Exodus 23:27-28 (KJV) I will send my fear before thee, and will destroy all the people to whom thou shalt come, and I will make all thine enemies turn their backs unto thee.  {28} And I will send hornets before thee, which shall drive out the Hivite, the Canaanite, and the Hittite, from before thee.  God sent a plague of hornets ahead of Israel when they went into the Promised Land to drive out the people who were living there plus Israel would have remembered the plague of flies which God sent upon Egypt when he was in the middle of the ten plagues.  The burning coals can be understood as “burning fevers” which may have been the result of the pestilences which caused much sickness among the people groups in Canaan.

 

Habakkuk 3:6 (KJB)

He stood, and measured the earth: he beheld, and drove asunder the nations; and the everlasting mountains were scattered, the perpetual hills did bow: his ways are everlasting.

 

When it states “He stood” it is a term which means that he gave the victory to Israel.  When they went into Canaan, God had measured the earth, that is, he gave a certain amount of land and locations to each individual tribe.  He drove asunder those nations, that is, he drove them out of their habitations and caused them to flee.  These were the nations which became enemies of Israel by means of their false gods.  Nahum 1:5 (KJV) The mountains quake at him, and the hills melt, and the earth is burned at his presence, yea, the world, and all that dwell therein.
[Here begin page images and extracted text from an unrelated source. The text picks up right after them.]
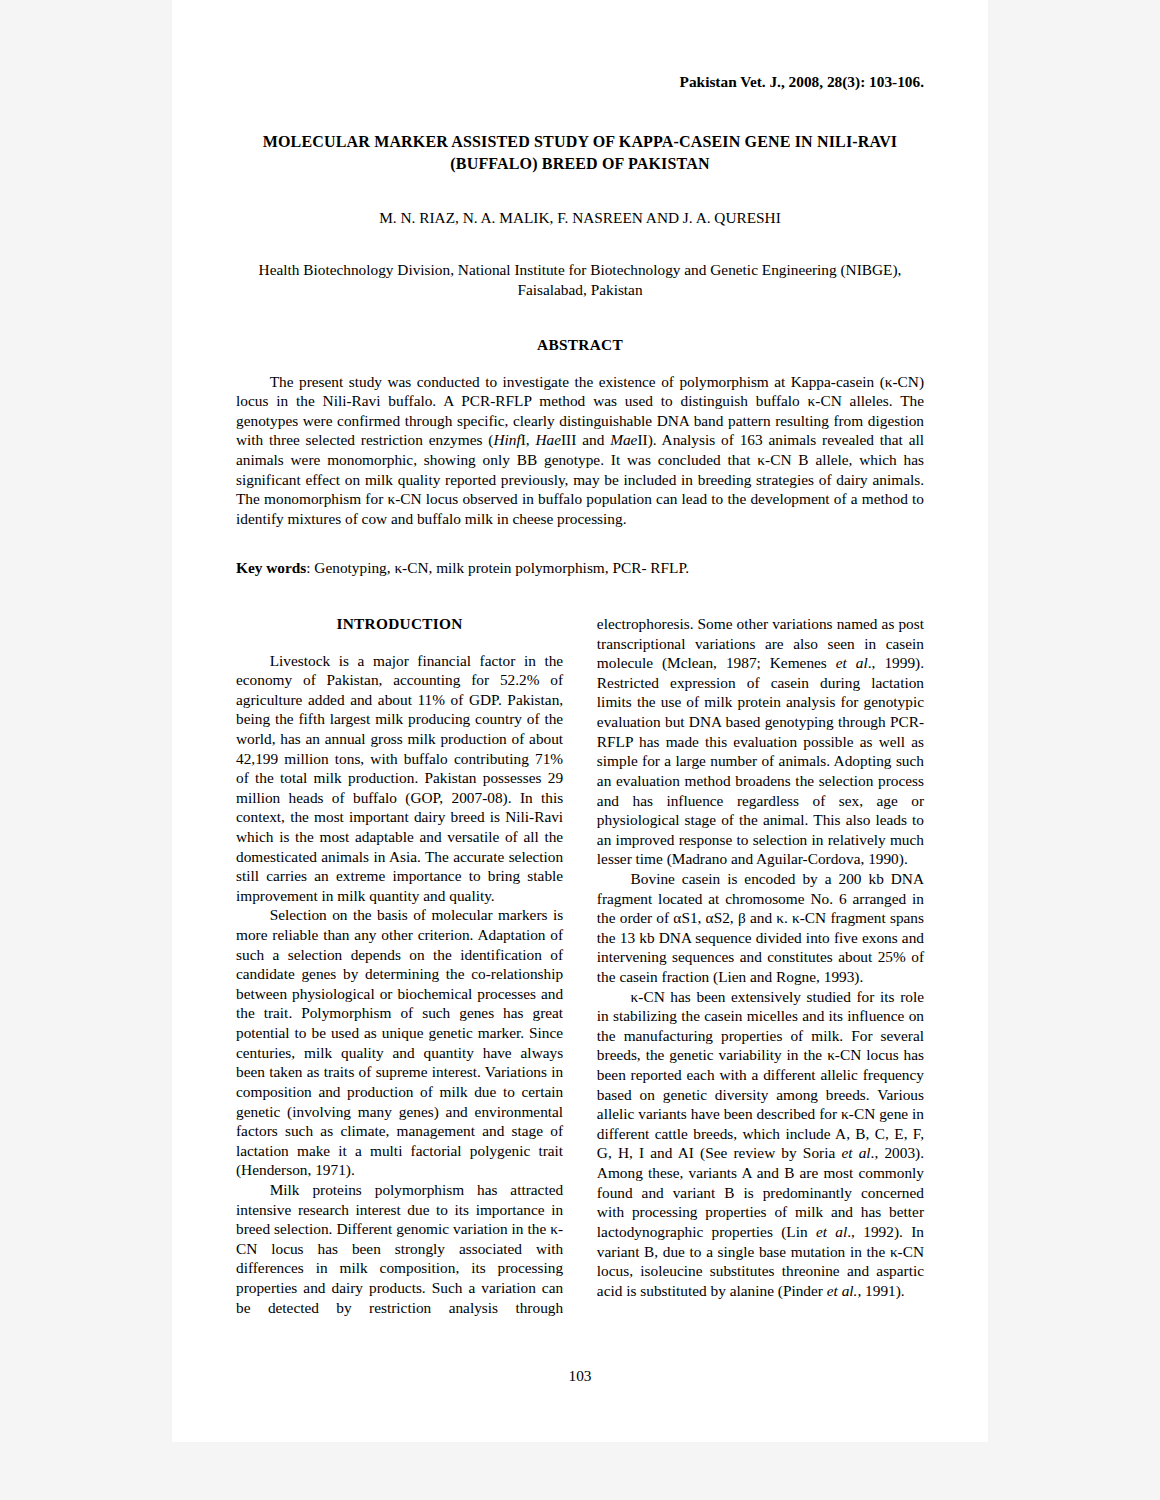Pakistan Vet. J., 2008, 28(3): 103-106.
Molecular Marker Assisted Study of Kappa-Casein Gene in Nili-Ravi (Buffalo) Breed of Pakistan
M. N. RIAZ, N. A. MALIK, F. NASREEN AND J. A. QURESHI
Health Biotechnology Division, National Institute for Biotechnology and Genetic Engineering (NIBGE),
Faisalabad, Pakistan
ABSTRACT
The present study was conducted to investigate the existence of polymorphism at Kappa-casein (κ-CN) locus in the Nili-Ravi buffalo. A PCR-RFLP method was used to distinguish buffalo κ-CN alleles. The genotypes were confirmed through specific, clearly distinguishable DNA band pattern resulting from digestion with three selected restriction enzymes (Hinf I, Hae III and Mae II). Analysis of 163 animals revealed that all animals were monomorphic, showing only BB genotype. It was concluded that κ-CN B allele, which has significant effect on milk quality reported previously, may be included in breeding strategies of dairy animals. The monomorphism for κ-CN locus observed in buffalo population can lead to the development of a method to identify mixtures of cow and buffalo milk in cheese processing.
Key words: Genotyping, κ-CN, milk protein polymorphism, PCR- RFLP.
INTRODUCTION
Livestock is a major financial factor in the economy of Pakistan, accounting for 52.2% of agriculture added and about 11% of GDP. Pakistan, being the fifth largest milk producing country of the world, has an annual gross milk production of about 42,199 million tons, with buffalo contributing 71% of the total milk production. Pakistan possesses 29 million heads of buffalo (GOP, 2007-08). In this context, the most important dairy breed is Nili-Ravi which is the most adaptable and versatile of all the domesticated animals in Asia. The accurate selection still carries an extreme importance to bring stable improvement in milk quantity and quality.
Selection on the basis of molecular markers is more reliable than any other criterion. Adaptation of such a selection depends on the identification of candidate genes by determining the co-relationship between physiological or biochemical processes and the trait. Polymorphism of such genes has great potential to be used as unique genetic marker. Since centuries, milk quality and quantity have always been taken as traits of supreme interest. Variations in composition and production of milk due to certain genetic (involving many genes) and environmental factors such as climate, management and stage of lactation make it a multi factorial polygenic trait (Henderson, 1971).
Milk proteins polymorphism has attracted intensive research interest due to its importance in breed selection. Different genomic variation in the κ-CN locus has been strongly associated with differences in milk composition, its processing properties and dairy products. Such a variation can be detected by restriction analysis through electrophoresis. Some other variations named as post transcriptional variations are also seen in casein molecule (Mclean, 1987; Kemenes et al., 1999). Restricted expression of casein during lactation limits the use of milk protein analysis for genotypic evaluation but DNA based genotyping through PCR-RFLP has made this evaluation possible as well as simple for a large number of animals. Adopting such an evaluation method broadens the selection process and has influence regardless of sex, age or physiological stage of the animal. This also leads to an improved response to selection in relatively much lesser time (Madrano and Aguilar-Cordova, 1990).
Bovine casein is encoded by a 200 kb DNA fragment located at chromosome No. 6 arranged in the order of αS1, αS2, β and κ. κ-CN fragment spans the 13 kb DNA sequence divided into five exons and intervening sequences and constitutes about 25% of the casein fraction (Lien and Rogne, 1993).
κ-CN has been extensively studied for its role in stabilizing the casein micelles and its influence on the manufacturing properties of milk. For several breeds, the genetic variability in the κ-CN locus has been reported each with a different allelic frequency based on genetic diversity among breeds. Various allelic variants have been described for κ-CN gene in different cattle breeds, which include A, B, C, E, F, G, H, I and AI (See review by Soria et al., 2003). Among these, variants A and B are most commonly found and variant B is predominantly concerned with processing properties of milk and has better lactodynographic properties (Lin et al., 1992). In variant B, due to a single base mutation in the κ-CN locus, isoleucine substitutes threonine and aspartic acid is substituted by alanine (Pinder et al., 1991).
103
This may be a metaphor for the nations which were in Canaan and it seemed they were invincible and nothing could move them out of their places.  However, when God began to move on behalf of Israel, just as the mountains seem impenetrable, so they also thought they were too, but were soon removed from their habitations. God’s ways are eternal and not just temporary even though what happens may be of a temporal nature but the plans of God are fixed in eternity and then performed in a time frame on earth.